Hackers might not have to burrow through your trash bins, pay off a disgruntled
employee or even deploy some elaborate cracking program to gain access
to your network. Clues and hints that could give them all the information
they need may be just waiting to be discovered right on your organization’s
website. At least that’s what a story claimed that recently ran
on CNet’s Asian news service entitled Careless Web Site Content
Can Place Your Company At Risk. (http://asia.cnet.com/itmanager/project/0,39006404,39169712,00.htm)
According to the story, written by Debra Young of TechRepublic,
seemingly innocuous fragments of information might hold the keys to bypassing
any elaborate wall of IT security an organization has built.
Experts quoted
in the story offer a number of suggestions on policing up the loopholes
that might allow hackers access to your network.
Complete
employee names on e-mail addresses can be used by hackers to guess network
user names.

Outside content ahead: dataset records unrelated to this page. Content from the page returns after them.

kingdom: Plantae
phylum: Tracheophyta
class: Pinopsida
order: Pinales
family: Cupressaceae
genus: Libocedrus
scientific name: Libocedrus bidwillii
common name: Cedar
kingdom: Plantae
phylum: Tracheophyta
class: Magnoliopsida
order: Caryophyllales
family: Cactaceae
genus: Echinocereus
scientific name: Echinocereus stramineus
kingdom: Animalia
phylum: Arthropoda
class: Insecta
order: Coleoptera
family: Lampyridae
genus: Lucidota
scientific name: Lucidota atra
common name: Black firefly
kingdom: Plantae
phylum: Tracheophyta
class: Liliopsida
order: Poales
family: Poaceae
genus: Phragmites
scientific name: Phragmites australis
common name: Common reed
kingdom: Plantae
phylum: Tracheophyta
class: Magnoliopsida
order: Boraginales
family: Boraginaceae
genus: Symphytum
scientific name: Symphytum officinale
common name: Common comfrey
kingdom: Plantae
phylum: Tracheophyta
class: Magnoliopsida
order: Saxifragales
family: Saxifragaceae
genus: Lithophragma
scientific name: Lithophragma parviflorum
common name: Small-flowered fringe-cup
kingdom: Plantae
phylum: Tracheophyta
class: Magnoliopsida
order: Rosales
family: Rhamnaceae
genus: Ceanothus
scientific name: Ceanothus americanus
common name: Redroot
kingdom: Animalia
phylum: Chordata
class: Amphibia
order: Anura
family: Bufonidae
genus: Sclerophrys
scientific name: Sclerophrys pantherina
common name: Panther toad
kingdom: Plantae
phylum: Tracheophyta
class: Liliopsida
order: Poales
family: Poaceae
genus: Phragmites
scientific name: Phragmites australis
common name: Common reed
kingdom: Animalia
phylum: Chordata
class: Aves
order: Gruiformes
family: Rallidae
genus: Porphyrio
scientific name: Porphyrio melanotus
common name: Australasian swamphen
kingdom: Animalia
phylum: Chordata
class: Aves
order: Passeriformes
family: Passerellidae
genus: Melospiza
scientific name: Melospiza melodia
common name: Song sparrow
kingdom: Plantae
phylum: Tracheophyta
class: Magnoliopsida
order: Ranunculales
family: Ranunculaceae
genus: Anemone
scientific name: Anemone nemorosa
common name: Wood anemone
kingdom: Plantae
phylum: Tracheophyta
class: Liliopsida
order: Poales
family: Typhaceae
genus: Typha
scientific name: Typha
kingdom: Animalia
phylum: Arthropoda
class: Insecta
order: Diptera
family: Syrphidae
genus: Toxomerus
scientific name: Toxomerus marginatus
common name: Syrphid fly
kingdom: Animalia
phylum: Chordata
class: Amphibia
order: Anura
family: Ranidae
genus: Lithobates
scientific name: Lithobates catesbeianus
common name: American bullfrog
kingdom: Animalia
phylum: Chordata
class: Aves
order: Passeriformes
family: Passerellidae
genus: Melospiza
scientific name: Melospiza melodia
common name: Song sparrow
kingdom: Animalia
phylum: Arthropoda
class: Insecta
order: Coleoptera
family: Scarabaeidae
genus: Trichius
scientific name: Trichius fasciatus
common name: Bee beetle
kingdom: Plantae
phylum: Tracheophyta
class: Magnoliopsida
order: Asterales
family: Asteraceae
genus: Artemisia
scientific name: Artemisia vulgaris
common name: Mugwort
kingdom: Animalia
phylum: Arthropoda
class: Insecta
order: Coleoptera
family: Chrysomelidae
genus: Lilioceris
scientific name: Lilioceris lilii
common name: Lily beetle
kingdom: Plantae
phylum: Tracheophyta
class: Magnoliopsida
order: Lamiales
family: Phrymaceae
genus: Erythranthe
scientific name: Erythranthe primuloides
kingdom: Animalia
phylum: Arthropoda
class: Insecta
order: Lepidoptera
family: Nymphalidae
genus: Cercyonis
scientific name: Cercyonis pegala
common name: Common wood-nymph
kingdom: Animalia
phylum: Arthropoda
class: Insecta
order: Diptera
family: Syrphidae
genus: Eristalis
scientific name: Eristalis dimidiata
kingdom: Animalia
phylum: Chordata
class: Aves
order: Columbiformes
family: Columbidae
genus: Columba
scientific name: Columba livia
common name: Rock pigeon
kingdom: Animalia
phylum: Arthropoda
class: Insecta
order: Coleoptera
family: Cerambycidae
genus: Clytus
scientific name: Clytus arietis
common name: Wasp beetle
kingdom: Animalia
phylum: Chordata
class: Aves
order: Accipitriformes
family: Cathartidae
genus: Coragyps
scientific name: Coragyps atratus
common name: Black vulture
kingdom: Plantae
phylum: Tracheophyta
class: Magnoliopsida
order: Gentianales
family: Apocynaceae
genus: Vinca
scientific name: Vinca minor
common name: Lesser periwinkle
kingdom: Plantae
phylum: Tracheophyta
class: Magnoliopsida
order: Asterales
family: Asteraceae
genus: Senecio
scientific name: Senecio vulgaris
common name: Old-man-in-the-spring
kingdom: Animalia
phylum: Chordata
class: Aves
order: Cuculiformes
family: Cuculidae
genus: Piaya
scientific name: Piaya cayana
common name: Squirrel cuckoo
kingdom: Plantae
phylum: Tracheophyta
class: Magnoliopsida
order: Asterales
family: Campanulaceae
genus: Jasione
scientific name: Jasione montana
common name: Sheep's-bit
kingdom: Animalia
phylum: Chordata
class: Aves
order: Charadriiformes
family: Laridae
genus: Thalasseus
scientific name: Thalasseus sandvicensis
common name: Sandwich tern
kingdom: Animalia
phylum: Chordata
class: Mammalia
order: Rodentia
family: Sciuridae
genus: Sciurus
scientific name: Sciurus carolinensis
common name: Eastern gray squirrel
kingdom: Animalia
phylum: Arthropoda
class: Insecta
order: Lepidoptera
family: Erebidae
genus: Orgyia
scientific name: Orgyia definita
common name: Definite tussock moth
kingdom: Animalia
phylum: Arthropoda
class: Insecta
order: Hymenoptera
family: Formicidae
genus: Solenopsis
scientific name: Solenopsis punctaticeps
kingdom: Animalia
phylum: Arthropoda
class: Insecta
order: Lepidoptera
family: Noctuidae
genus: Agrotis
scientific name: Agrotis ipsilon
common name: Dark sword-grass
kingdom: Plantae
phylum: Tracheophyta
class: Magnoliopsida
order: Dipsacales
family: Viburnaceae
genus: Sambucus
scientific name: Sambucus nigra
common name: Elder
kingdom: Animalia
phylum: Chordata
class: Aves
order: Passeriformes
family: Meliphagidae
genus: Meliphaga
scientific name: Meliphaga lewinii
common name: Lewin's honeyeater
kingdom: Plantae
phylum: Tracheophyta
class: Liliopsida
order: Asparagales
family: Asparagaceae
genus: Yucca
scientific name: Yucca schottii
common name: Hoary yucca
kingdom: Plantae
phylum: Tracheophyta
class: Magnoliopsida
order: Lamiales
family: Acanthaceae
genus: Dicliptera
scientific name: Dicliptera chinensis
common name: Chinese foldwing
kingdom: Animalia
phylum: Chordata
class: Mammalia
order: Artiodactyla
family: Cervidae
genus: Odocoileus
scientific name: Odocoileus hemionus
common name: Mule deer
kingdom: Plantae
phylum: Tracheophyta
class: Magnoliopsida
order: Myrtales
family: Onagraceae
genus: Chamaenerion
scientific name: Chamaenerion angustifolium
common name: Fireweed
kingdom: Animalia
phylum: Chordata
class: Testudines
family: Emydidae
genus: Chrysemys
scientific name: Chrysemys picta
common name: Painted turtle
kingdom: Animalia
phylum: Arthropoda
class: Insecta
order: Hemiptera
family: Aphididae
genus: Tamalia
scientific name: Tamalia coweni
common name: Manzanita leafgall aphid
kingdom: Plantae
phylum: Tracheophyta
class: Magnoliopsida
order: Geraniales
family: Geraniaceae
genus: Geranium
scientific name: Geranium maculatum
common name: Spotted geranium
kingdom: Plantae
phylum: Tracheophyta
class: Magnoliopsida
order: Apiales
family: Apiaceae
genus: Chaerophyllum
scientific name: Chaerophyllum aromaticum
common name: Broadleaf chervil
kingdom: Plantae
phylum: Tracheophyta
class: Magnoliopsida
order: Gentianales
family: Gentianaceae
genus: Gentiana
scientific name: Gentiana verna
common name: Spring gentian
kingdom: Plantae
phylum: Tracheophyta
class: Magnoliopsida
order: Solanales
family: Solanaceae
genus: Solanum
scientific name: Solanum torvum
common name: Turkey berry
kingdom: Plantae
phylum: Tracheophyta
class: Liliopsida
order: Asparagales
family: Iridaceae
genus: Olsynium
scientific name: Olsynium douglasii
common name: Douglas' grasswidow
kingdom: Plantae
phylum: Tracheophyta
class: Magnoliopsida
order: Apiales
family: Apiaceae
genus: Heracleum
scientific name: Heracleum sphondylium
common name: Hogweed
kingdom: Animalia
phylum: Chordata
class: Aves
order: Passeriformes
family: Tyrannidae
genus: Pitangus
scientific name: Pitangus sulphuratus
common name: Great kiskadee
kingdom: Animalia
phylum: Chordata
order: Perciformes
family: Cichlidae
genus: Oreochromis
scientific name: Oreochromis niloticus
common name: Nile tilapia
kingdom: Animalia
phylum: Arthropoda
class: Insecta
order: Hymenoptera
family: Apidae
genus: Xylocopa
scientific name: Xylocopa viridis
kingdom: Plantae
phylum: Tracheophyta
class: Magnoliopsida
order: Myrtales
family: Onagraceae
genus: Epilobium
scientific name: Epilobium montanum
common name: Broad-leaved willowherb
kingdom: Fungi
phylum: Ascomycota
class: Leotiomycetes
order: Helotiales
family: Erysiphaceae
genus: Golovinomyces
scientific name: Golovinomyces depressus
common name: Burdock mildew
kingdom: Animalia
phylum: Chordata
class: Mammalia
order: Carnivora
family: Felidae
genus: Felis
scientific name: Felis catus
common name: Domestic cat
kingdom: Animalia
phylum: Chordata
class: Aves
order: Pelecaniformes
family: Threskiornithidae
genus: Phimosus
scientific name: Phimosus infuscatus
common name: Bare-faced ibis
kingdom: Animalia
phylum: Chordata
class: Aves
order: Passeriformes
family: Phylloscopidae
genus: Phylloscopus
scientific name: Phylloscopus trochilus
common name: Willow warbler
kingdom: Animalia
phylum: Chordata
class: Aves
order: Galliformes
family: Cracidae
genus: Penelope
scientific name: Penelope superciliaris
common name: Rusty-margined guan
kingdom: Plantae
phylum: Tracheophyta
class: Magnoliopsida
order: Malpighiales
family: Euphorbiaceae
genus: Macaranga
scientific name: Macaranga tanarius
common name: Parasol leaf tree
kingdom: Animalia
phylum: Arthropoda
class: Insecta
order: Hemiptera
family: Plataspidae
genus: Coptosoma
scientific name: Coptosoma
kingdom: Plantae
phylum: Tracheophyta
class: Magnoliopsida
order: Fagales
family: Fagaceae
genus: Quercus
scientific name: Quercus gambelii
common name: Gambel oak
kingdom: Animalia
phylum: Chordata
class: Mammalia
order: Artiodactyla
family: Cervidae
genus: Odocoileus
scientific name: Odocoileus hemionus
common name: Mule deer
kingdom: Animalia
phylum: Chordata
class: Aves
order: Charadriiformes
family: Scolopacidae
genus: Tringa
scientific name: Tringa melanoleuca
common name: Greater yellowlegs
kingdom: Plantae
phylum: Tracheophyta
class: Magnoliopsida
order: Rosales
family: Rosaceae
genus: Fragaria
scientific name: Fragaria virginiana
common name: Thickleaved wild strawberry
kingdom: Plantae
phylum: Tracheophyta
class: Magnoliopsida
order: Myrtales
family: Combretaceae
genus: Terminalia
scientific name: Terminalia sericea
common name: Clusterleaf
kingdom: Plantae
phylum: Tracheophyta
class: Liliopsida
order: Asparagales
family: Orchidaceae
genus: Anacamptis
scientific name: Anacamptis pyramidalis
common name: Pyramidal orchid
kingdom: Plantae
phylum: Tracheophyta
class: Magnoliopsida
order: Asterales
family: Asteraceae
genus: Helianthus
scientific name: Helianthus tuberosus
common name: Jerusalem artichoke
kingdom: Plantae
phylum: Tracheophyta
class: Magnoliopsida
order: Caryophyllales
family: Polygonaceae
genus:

Use Web forms, experts suggest rather than giving the general
public access to your full staff’s internal e-mail address list.
Avoid
URLs that might tip off outsiders as to the architecture of your system.
For example, experts in the story describe how older version of Sun servers
generate URLs featuring references to the internal site directory. This
can enable hackers to determine how to bypass security for that particular
system.
Any
browser can call up the source code of any Web page. Often, developers
neglect to purge the source code of information that might let a hacker
see how your network is organized.
“Don’t throw information up on the Web
site without giving it serious scrutiny as to how it can be used,”
says the author. “If your in-house IT team doesn’t have the
security expertise to protect you, engage a third party that does.”